EXTRACTED ENTRIES:
***
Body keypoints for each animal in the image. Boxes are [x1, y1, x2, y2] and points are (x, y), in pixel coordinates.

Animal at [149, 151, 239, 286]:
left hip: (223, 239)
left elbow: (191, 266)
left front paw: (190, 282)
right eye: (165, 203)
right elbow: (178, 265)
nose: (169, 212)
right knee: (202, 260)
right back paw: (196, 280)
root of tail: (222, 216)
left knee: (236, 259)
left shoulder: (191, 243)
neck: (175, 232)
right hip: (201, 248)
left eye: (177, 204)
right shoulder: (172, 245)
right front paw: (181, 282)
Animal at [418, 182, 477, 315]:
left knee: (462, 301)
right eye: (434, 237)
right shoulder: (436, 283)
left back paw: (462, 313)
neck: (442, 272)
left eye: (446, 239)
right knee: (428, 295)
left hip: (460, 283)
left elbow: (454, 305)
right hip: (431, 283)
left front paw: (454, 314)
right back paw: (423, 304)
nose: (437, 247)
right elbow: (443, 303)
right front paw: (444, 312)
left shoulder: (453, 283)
***
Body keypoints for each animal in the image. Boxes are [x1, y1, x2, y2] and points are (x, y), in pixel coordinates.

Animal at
***
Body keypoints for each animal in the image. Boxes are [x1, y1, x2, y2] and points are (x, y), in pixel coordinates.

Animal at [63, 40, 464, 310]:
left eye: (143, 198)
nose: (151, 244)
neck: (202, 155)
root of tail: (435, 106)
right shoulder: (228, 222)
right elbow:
***
WHAT IS EXPECTED: Please report how many lines of the material above contain the string "front", with no other words.

RESPONSE BOX: 4